Magistrate judges must question the scope and validity of each warrant application that crosses their desks.
PALO ALTO, Calif. — The smart devices we carry with us and cling to represent treasure troves of personal data; they could be the linchpin a prosecutor needs to prove a person's location when a crime occurred, which is why agencies are more active than ever in going after them.
Together, our personal technology's value and the related privacy issues has become a new sort of frontier for law enforcement and our courts. And the parameters around law enforcement's access — and whether access is even given — must be dealt with.
For U.S. Magistrate Judge Stephen Smith, who began his term as a magistrate judge in Houston, Texas, in 2004, computer and device searches present an interesting challenge. When he started the federal judgeship, he said the rules of around technology were still solidifying and opinions were difficult to come by.
“Back in 2004, there wasn’t anything out there as far as giving us guidance as to how to interpret this bizarre complex statute called the Electronic Communications Privacy Act, and that was very frustrating,” he said during a panel discussion at Stanford University Nov. 2. “There weren’t any published opinions, much less Court of Appeals opinions, and Supreme Court opinions were nowhere to be seen.”
In the 12 years that have followed, precedent has been set in a variety of cases, but the lack of strong technical knowledge by many judges leaves something to be desired.
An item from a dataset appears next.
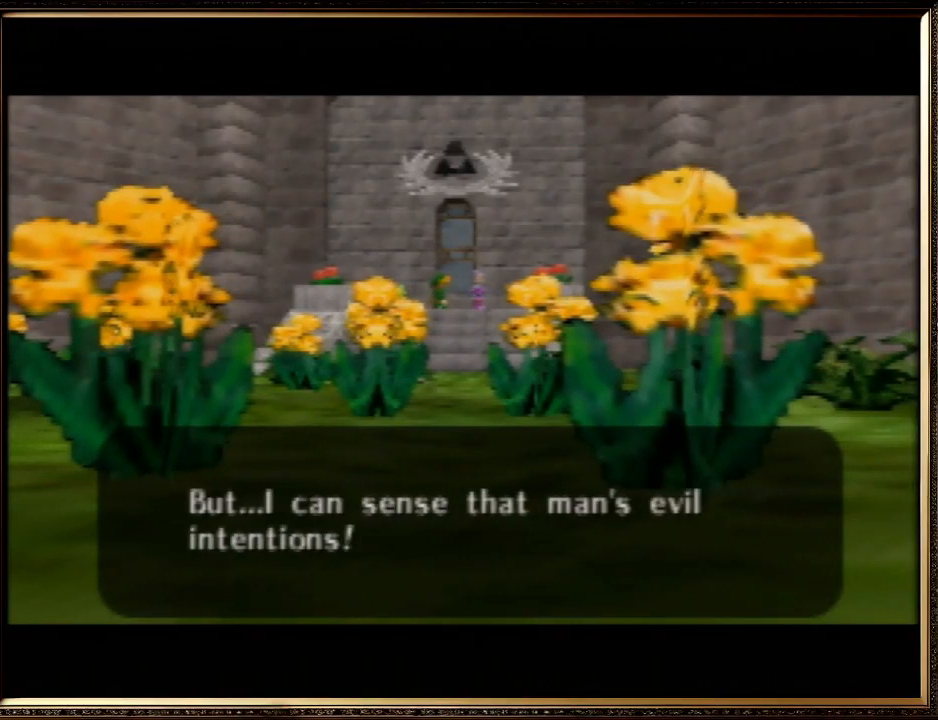
{"buttons": [], "left_stick": "center", "events": [[33, "B", "up"], [200, "A", "down"], [200, "B", "down"], [300, "A", "up"], [300, "B", "up"], [400, "A", "down"], [400, "B", "down"], [500, "A", "up"], [500, "B", "up"]]}
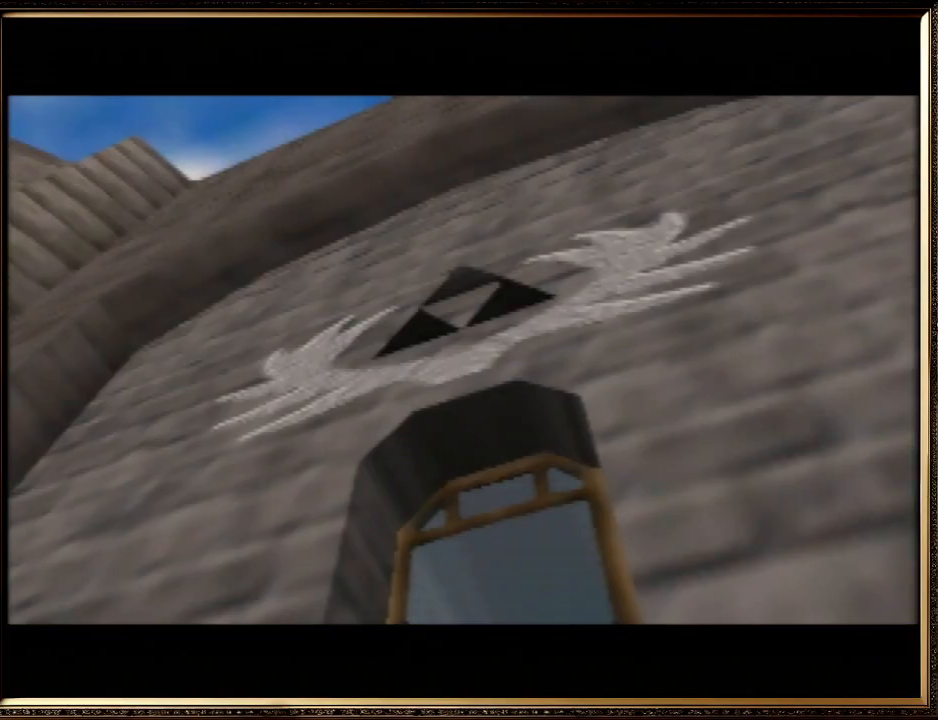
{"buttons": [], "left_stick": "center", "events": [[133, "A", "down"], [133, "B", "down"], [233, "A", "up"], [233, "B", "up"], [333, "A", "down"], [333, "B", "down"], [400, "B", "up"], [433, "A", "up"]]}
Smith described his role as being on the “firing line” of new surveillance and digital recovery methods. While he is quick to point out that his duty is protecting the Constitution above all else, he admits the technical nature of some of the requests require outside help and a willingness to seek deeper understandings of the techniques.
“I’m still clinging very strongly to my flip phone; believe it or not, I don’t have a smartphone … If somebody like me has to chart their own course, that’s a disturbing thing,” he joked.
Generally speaking, when applying for a warrant, a law enforcement agent would file an affidavit citing the validity of the request and work with a U.S. attorney to file an application for the warrant with the magistrate judge.
Because much of the warrant process is done on the front end of an investigation, Smith said he and his colleagues must act as the backstop against unnecessary searches and carefully weigh what is at risk.
“We need to take time to get it right," he said. "We take an oath to uphold the Constitution, just like the Supreme Court justices. And so if we are presented with something that violates the Fourth Amendment, we can’t sign it. We shouldn’t sign it."
The secrecy of the process — to protect the integrity of the investigation — and the lack of defense counsel means magistrate judges must question the scope and validity of each application that crosses their desks.
Where computer searches are requested, Smith said an extra measure of caution is required. Because more and more information is available on personal computers, each application must be carefully weighed to ensure “fishing expeditions” are not permitted on the part of law enforcement.
“Where I struggle, more commonly than other areas, is when they are asking to search computers because there will be a crime, they’ll probably have enough probable cause to justify a search of the computer, but I worry that these days, well, everything is on computer,” he explained. “I struggle with that, I really do.”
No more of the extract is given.